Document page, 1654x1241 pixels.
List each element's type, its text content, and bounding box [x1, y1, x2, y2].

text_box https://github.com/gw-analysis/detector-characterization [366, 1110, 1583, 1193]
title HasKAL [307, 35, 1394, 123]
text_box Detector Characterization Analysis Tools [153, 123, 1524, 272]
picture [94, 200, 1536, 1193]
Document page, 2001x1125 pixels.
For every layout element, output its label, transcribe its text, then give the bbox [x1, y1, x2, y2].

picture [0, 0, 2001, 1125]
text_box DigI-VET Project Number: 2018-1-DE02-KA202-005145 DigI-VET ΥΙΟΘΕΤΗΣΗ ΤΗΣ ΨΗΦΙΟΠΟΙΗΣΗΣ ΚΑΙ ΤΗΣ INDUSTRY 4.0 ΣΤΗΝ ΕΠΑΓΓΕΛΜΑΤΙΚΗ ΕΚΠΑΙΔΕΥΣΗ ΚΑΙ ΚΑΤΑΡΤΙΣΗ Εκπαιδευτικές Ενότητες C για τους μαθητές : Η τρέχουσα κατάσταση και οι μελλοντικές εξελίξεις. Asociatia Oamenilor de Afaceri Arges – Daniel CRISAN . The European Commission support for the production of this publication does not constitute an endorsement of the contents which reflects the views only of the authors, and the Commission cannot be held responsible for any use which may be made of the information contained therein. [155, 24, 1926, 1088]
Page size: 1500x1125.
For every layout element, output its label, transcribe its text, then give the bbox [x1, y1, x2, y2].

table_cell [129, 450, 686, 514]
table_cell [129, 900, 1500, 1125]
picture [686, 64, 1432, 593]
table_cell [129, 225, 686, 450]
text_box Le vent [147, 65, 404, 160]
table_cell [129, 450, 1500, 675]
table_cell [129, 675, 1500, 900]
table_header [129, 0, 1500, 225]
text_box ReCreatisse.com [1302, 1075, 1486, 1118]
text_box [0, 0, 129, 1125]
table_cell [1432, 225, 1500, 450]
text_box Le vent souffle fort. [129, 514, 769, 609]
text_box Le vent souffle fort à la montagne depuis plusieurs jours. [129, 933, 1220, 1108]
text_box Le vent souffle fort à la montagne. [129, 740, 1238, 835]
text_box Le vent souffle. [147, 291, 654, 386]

### DIRECTIONS FOR THIS TASK
Reproduce all the items above, swapping "transcribe" for "write out" wherever it appears and changing nothing else.

### COMPLETE OUTPUT
Document page, 1654x1241 pixels.
List each element's type, its text content, and bounding box [x1, y1, x2, y2].

text_box https://github.com/gw-analysis/detector-characterization [366, 1110, 1583, 1193]
title HasKAL [307, 35, 1394, 123]
text_box Detector Characterization Analysis Tools [153, 123, 1524, 272]
picture [94, 200, 1536, 1193]
Document page, 2001x1125 pixels.
For every layout element, output its label, write out its text, then give the bbox [x1, y1, x2, y2].

picture [0, 0, 2001, 1125]
text_box DigI-VET Project Number: 2018-1-DE02-KA202-005145 DigI-VET ΥΙΟΘΕΤΗΣΗ ΤΗΣ ΨΗΦΙΟΠΟΙΗΣΗΣ ΚΑΙ ΤΗΣ INDUSTRY 4.0 ΣΤΗΝ ΕΠΑΓΓΕΛΜΑΤΙΚΗ ΕΚΠΑΙΔΕΥΣΗ ΚΑΙ ΚΑΤΑΡΤΙΣΗ Εκπαιδευτικές Ενότητες C για τους μαθητές : Η τρέχουσα κατάσταση και οι μελλοντικές εξελίξεις. Asociatia Oamenilor de Afaceri Arges – Daniel CRISAN . The European Commission support for the production of this publication does not constitute an endorsement of the contents which reflects the views only of the authors, and the Commission cannot be held responsible for any use which may be made of the information contained therein. [155, 24, 1926, 1088]
Page size: 1500x1125.
For every layout element, output its label, write out its text, then give the bbox [x1, y1, x2, y2].

table_cell [129, 450, 686, 514]
table_cell [129, 900, 1500, 1125]
picture [686, 64, 1432, 593]
table_cell [129, 225, 686, 450]
text_box Le vent [147, 65, 404, 160]
table_cell [129, 450, 1500, 675]
table_cell [129, 675, 1500, 900]
table_header [129, 0, 1500, 225]
text_box ReCreatisse.com [1302, 1075, 1486, 1118]
text_box [0, 0, 129, 1125]
table_cell [1432, 225, 1500, 450]
text_box Le vent souffle fort. [129, 514, 769, 609]
text_box Le vent souffle fort à la montagne depuis plusieurs jours. [129, 933, 1220, 1108]
text_box Le vent souffle fort à la montagne. [129, 740, 1238, 835]
text_box Le vent souffle. [147, 291, 654, 386]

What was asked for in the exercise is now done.